Local performer doesn’t mind sharing the spotlight

Brooke Palsson played the Winnipeg International Jazz Festival June 16 at Rachel Browne Theatre.
Brooke Palsson played the Winnipeg International Jazz Festival June 16 at Rachel Browne Theatre.

Whether she means to be or not, Brooke Palsson is almost always the centre of attention. She’s been acting since her age was in single digits, and starred in HBO Canada’s “Less Than Kind” throughout her high school years.
So it’s no surprise that people around her are questioning her foray into singing backup this summer.
“You still get to be part of an amazing project, doing what you love,” explains Palsson.
Although, she need not explain. The project is singing backup for Canadian prodigy Francesco Yates, the 17-year-old responsible for the guitar sounds on Pharrell Williams’ favourite track on his hit album Girl. Yates’ innovative covers of popular songs by Miguel and hip-hop artist Kendrick Lamar gained him the attention of top producers and writers (who have worked with the likes of Nelly Furtado, Fefe Dobson and Josh Groban).

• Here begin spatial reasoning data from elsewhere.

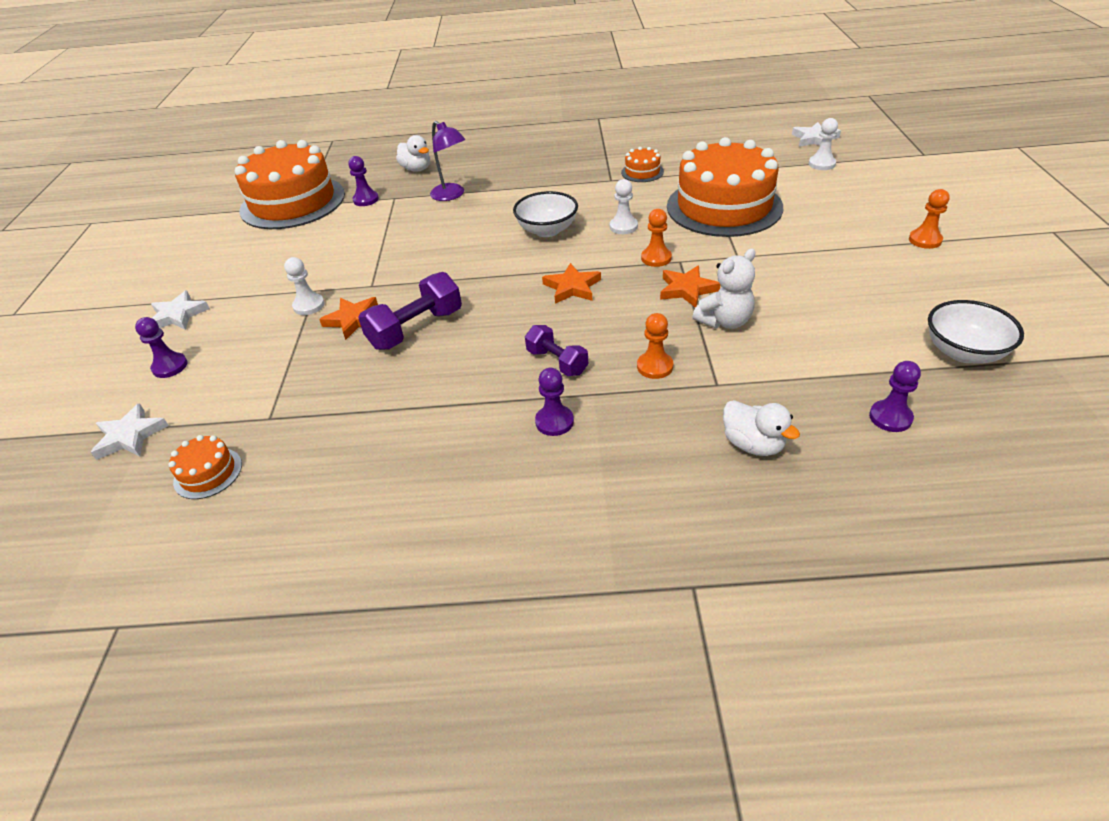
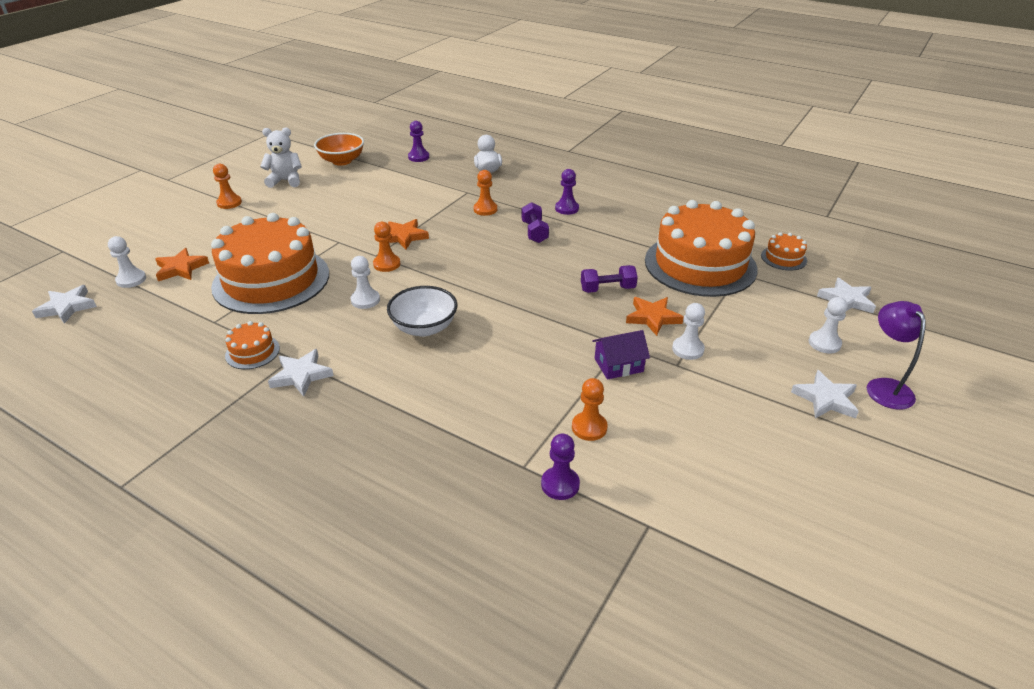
camera: 150 degrees left, 5 degrees down
purple pawn [135,317,187,378] -> white pawn [808,297,848,353]
orange cake [235,140,345,229] -> orange cake moved to [645,200,758,297]
purple dumbbell [358,272,462,350] -> purple dumbbell [581,265,638,293], size x0.64
white duck [396,135,430,172] -> none
purple lamp [430,121,465,201] -> purple lamp moved to [867,301,926,410]
orange star [542,263,601,304] -> orange star moved to [155,248,209,281]
white teddy bear [692,248,756,329] -> white teddy bear moved to [260,127,302,188]
white bowl [928,300,1024,364] -> orange bowl [314,133,364,166]
none -> white star [268,349,334,397]
none -> orange pawn [572,378,608,441]
none -> purple house [592,330,650,379]

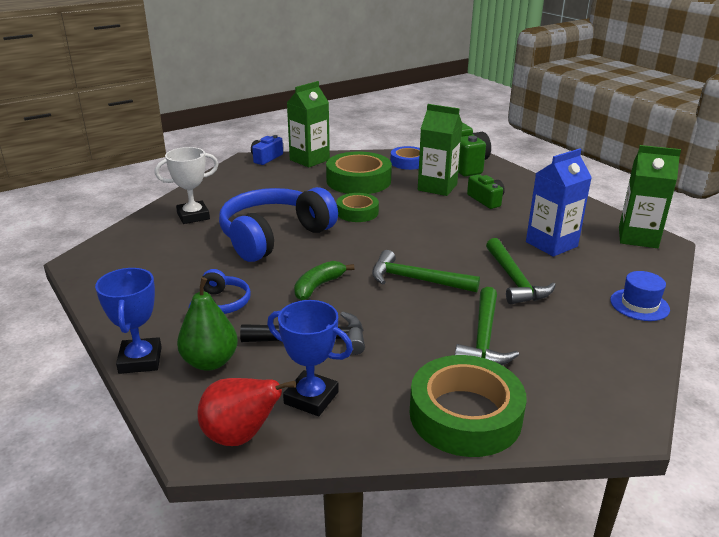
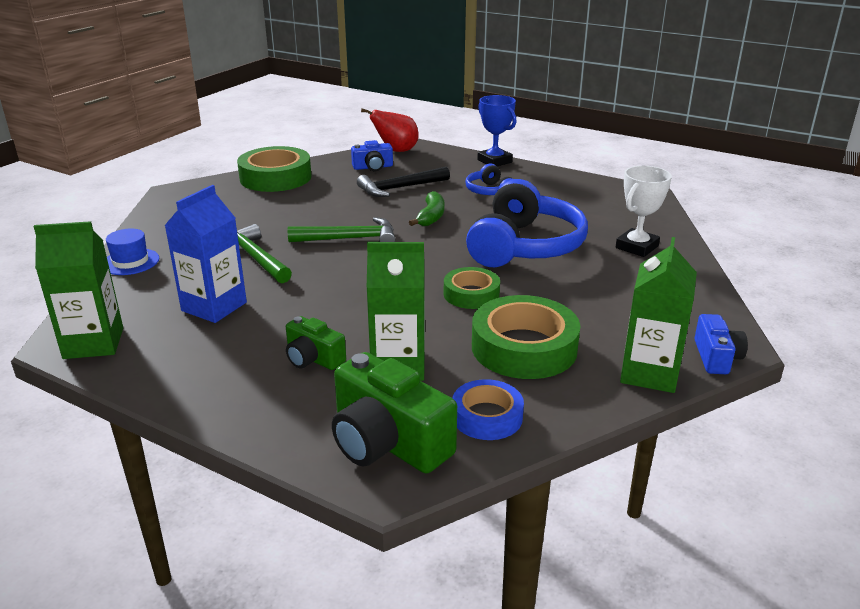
camera: 155 degrees right, 0 degrees up
green pear [177,277,238,371] -> none
blue trophy [267,300,353,416] -> blue camera [351,140,393,171]
green hammer [455,287,519,365] -> none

Yates will put out his debut album this fall.
Palsson compares Yates to a modern-day Prince, with a dash of Marvin Gaye, Michael Jackson, and the smooth, buttery vocal runs of reigning pop king Justin Timberlake.
“I think if at any point I was hesitant, I wouldn’t have gone through with it,” says Palsson, of her decision to tour with the artist this summer. “There’s nothing like a three-part harmony.”
The reasons she’d have to concentrate on her own career are vast.
She’s just coming off her intensive acting training at the Canadian Film Centre Actors Conservatory, a prestigious program that only accepts eight promising actors per year.
She also released her debut EP at the Park Theatre this spring, which was the culmination of years of songwriting and composing, plus collaborating with local talents like Keith Macpherson of Keith and Renee who produced the album, and musicians Ariel Posen and Ryan Voth.
“It was so amazing how many people were just willing to jump on… how happy everyone was to play with each other,” says Palsson.
Backed by a band, Palsson’s rich voice and ukulele strums sound full and lively to match the singer’s vivacity. At the EP release, her acting background came in handy between songs when she easily riffed with the audience and discussed the inspiration behind her lyrics.
“I feel probably most comfortable onstage,” explains the singer. “I feel like, for me, I can’t get a big enough crowd.” Palsson says her first talent show where she opted to sing felt serendipitous.
The 21-year-old first put some of her penned words to music while picking up the ukulele during filming of her first starring role in a feature film, Euphoria.
She’s been writing as a form of therapy since she’s had a heart to break. The songs on her EP are almost all inspired by a former relationship; “I’m turning into Taylor Swift,” jokes Palsson.
Six of the eight songs on her EP, The Willow, are her originals; the other two are a cover and a co-write with Chris Burke-Gaffney and Macpherson.
Palsson’s comfort onstage led her to test all sorts of sounds at her EP release including mimicking a saxophone solo with vocals, singing reggae, scatting, and singing a song almost beneath her vocal range. The songstress has no problem experimenting with her music and the crowd was receptive. She hopes to weave more diverse influences in her next musical endeavour.
“I don’t want to be stuck in a blues genre or a folk genre,” says Palsson.
Though she was aiming for a folk/soul or folk/blues sound with her first effort, she would like to even revisit songs with anthemic potential like the title track, “The Willow,” to add sort of a bounding leadup as heard on Florence and the Machine songs.
Her experimental nature is making every show exciting for her to play, and equally fun to watch. Of her last show in Winnipeg, Palsson says: “It was less like a family reunion this time. That was really nice to see.”